Faith leaders, with one eye on Hurricane Patricia and another on Bonn, have been worried about both.

ACT Alliance is "a global network of churches and faith-based NGOs, working with development and relief, in 140 countries around the world." In emergencies, ACT Alliance partners with groups like Church World Service to provide critical aid.

Mattias Söderberg, the head of the ACT Alliance's delegation to the Bonn talks, said Friday in a press statement:

Everybody knows that these negotiations are serious; they are not only about our own future, but also about the lives of poor and vulnerable people who are affected by climate change already today. I am deeply concerned about the slow progress and I urge negotiators to make a final effort to change their approach. All parties need to leave their comfort zones and start to look for agreeable solutions, which can foster a fair and ambitious agreement in Paris.

Söderberg continues:

There is no agreement about climate finance, the major questions of who should provide the finance, how much, and to who remain unanswered. The poor and vulnerable community remain confident that these questions will be answered in their favour, considering the fact that they are already affected by the impacts of climate change.

We know that hurricanes occur in nature. They are not new. Hurricanes, even very powerful storms, have occurred long before the impact of climate change was felt across the globe. What is new is the size and intensity of the storms faced today.

The Washington Post reports:

While one storm is only one storm and can never substitute for a comprehensive statistical analysis, the fact remains that the link between warm seas and strong storms -- the theoretical reason for believing hurricanes will worsen due to climate change -- is starkly apparent in this case...

"As ocean temperatures continue to warm as a result of human-caused climate change, we expect hurricanes to intensify, and we expect to cross new thresholds. Hurricane Patricia and her unprecedented 200 mile-per-hour sustained winds appears to be one of them now, unfortunately," adds Michael Mann, a climate researcher at Penn State University.

For people of faith, this is yet another rally cry for action to combat climate change. Faith leaders have issued a statement to those preparing the Paris accord noting that: "Our religious convictions and cosmological narratives tell us that this earth and the whole universe are gifts that we have received from the spring of life, from God. It is our obligation to respect, protect and sustain these gifts by all means."

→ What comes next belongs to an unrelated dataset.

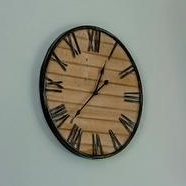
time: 12:37
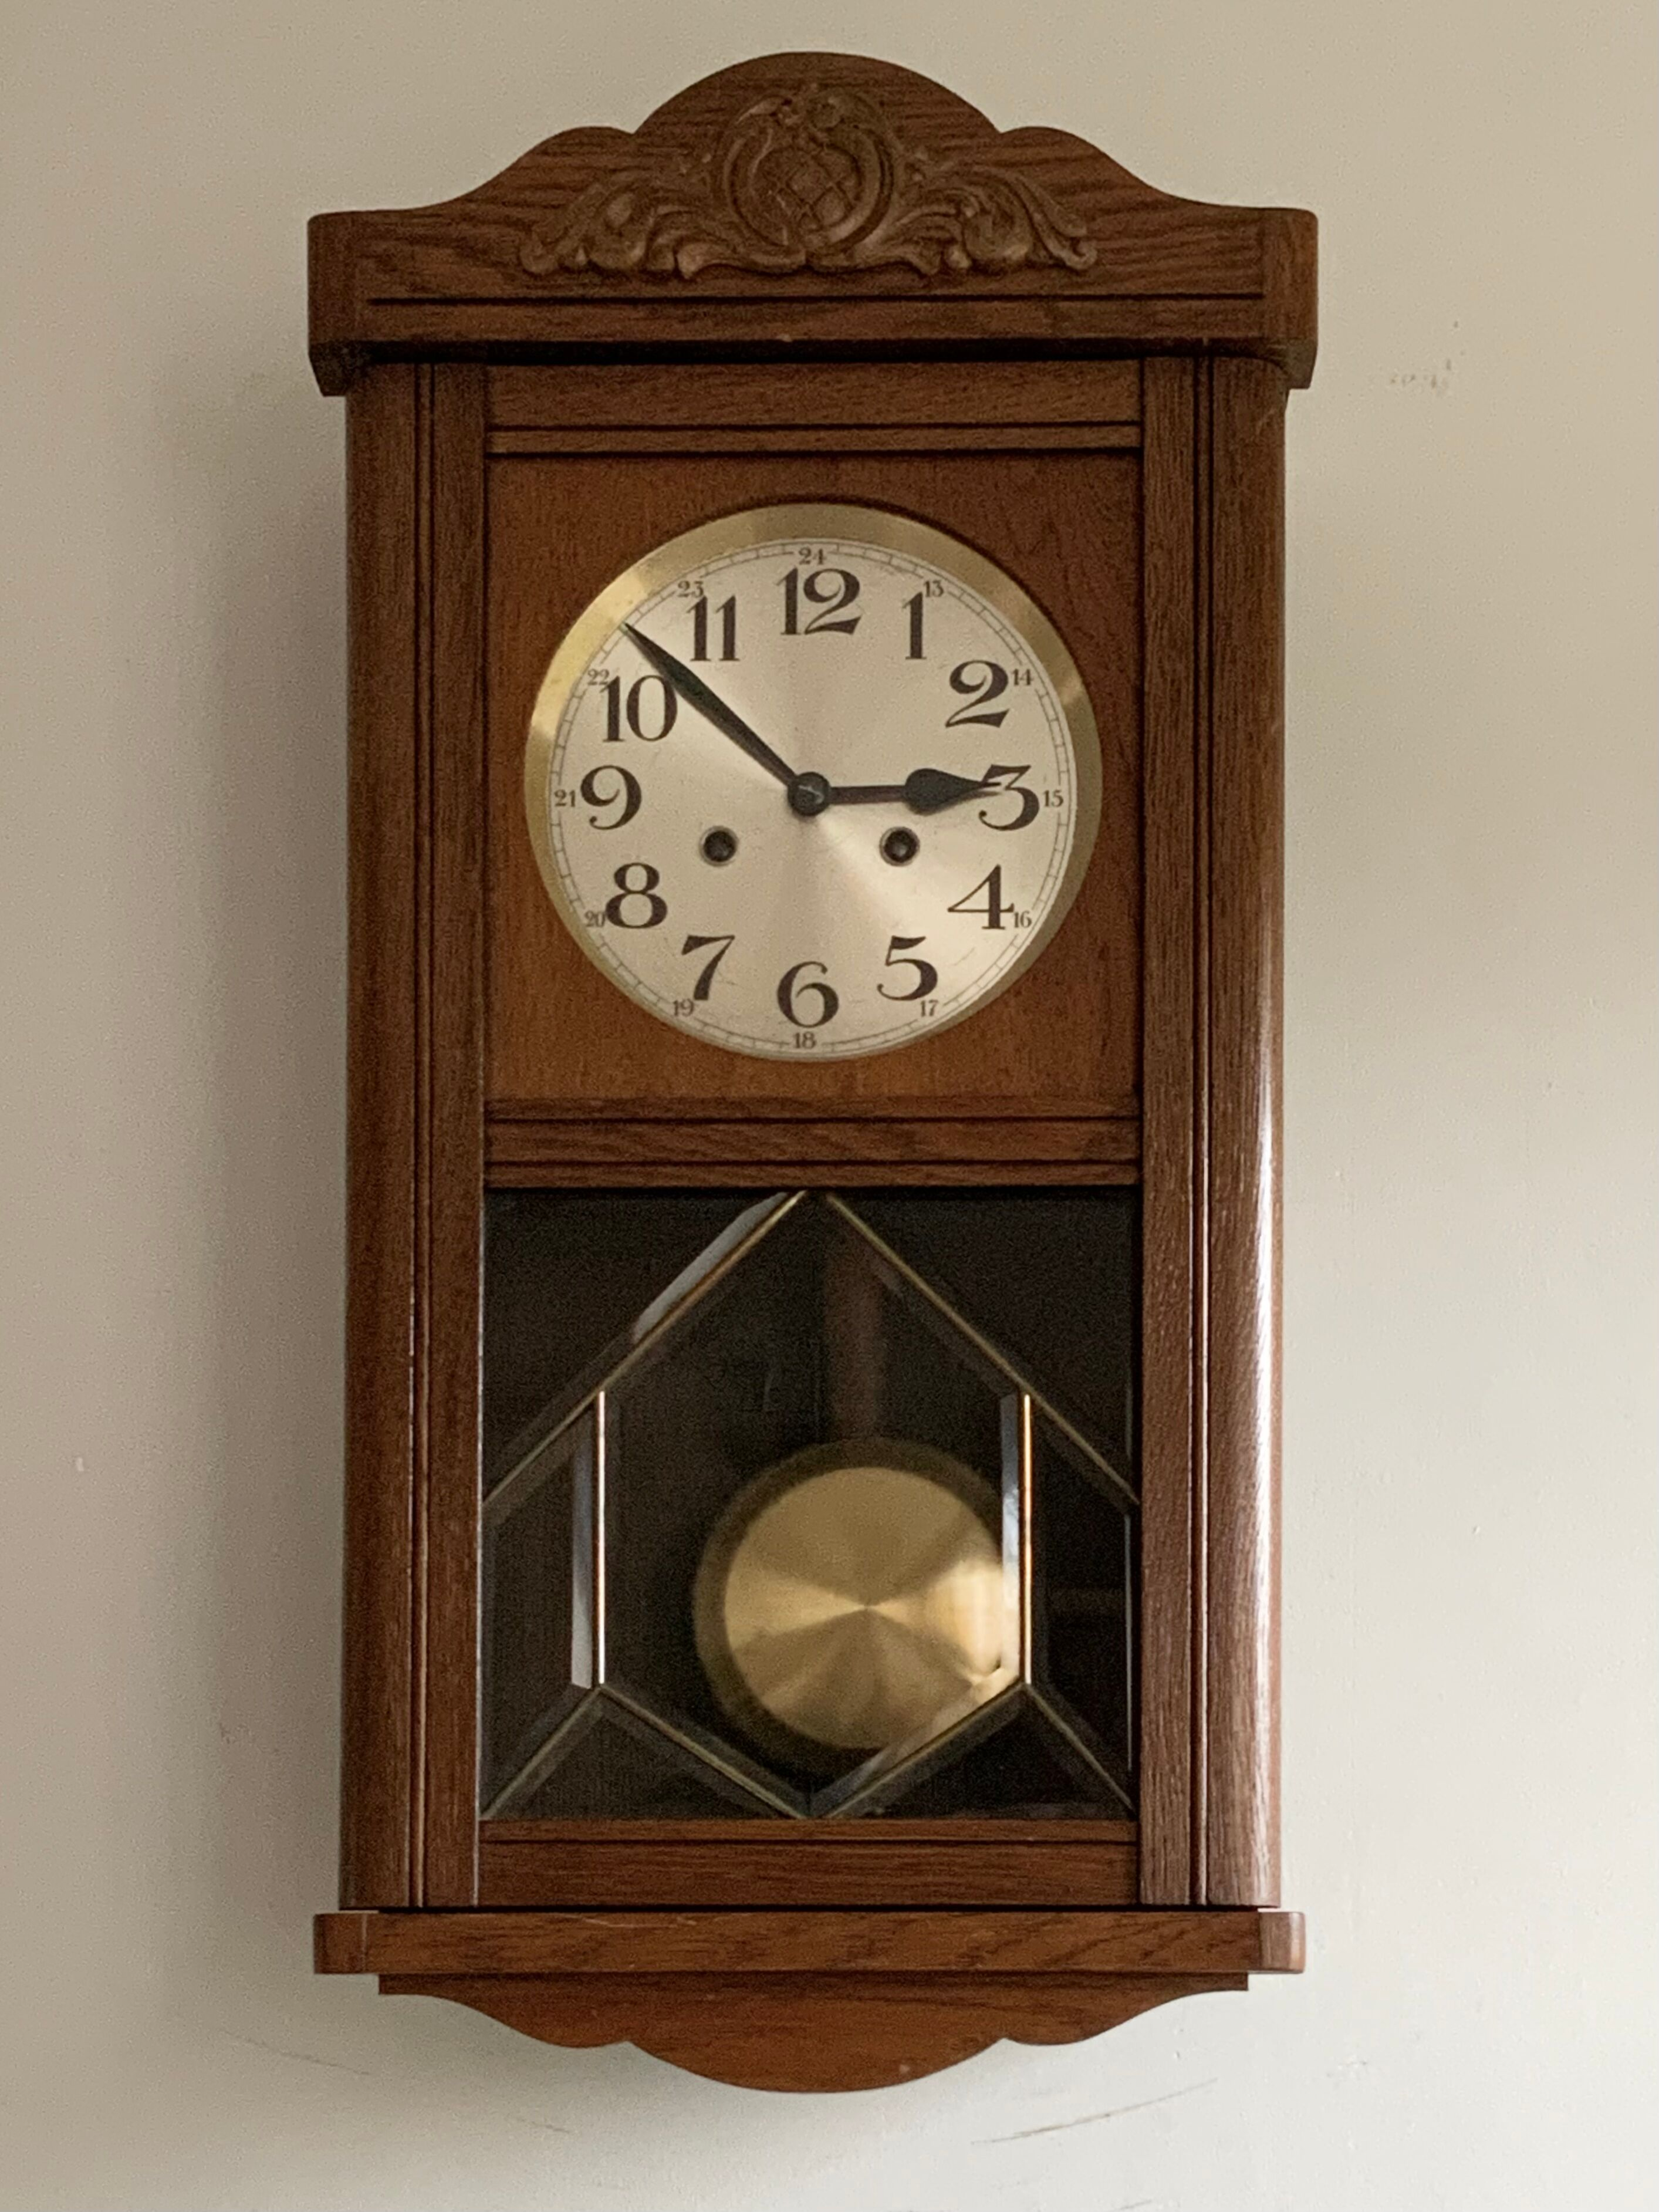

Increasingly, the fight to address climate change takes on a sense of urgency as we reach milestones where repair of the environment might be past our ability to control. If this occurs, we fail God and sentence our children and their descendants to a future of hardship that is difficult to imagine.

Standing in our way are those that still deny the science of climate change. "A very solid scientific consensus indicates that we are presently witnessing a disturbing warming of the climatic system. In recent decades this warming has been accompanied by a constant rise in the sea level and, it would appear, by an increase of extreme weather events, even if a scientifically determinable cause cannot be assigned to each particular phenomenon," wrote Pope Francis. Those that deny this solid consensus put the future in jeopardy, often for partisan political reasons, and must be called out by faith leaders for their sin of blocking progress on addressing this great moral issue that impacts all life, God's creation.

Religious leaders must also do more to call their communities to take action on climate change. We are all complicit in allowing the present age to unfold as it has. God is calling us now to restore the natural balance of creation that allows existence.